◆ TASK ITEM ◆
Your task is to copy the listing exactly, with the pictures left out.

◆ DATA BLOCK ◆
·····

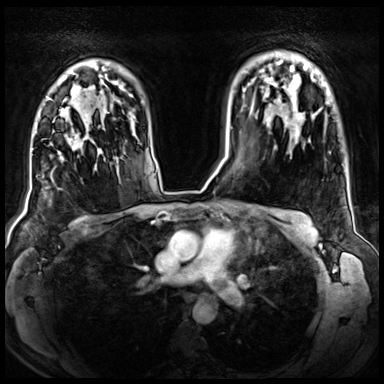
Breast MRI (dynamic contrast-enhanced), one axial slice; dynamic contrast-enhanced series, time point 2 of 8 at this slice position (early post-contrast); 3 T; TE 1.4 ms, TR 4.3 ms; 2.5 mm slice thickness; 384 × 384 image matrix, field of view 360 × 360 mm. Female patient.
Structures marked on this image (semi-automatically segmented with operator editing):
- enhancing-tissue mask used for the functional tumour volume (all voxels passing the contrast-enhancement thresholds inside the analysis volume; usually the tumour): bounding box <51,131,83,158> (left, top, right, bottom; pixels)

·····

◆ RESPONSE AREA ◆
Breast MRI (dynamic contrast-enhanced), one axial slice; dynamic contrast-enhanced series, time point 2 of 8 at this slice position (early post-contrast); 3 T; TE 1.4 ms, TR 4.3 ms; 2.5 mm slice thickness; 384 × 384 image matrix, field of view 360 × 360 mm. Female patient.
Structures marked on this image (semi-automatically segmented with operator editing):
- enhancing-tissue mask used for the functional tumour volume (all voxels passing the contrast-enhancement thresholds inside the analysis volume; usually the tumour): bounding box <51,131,83,158> (left, top, right, bottom; pixels)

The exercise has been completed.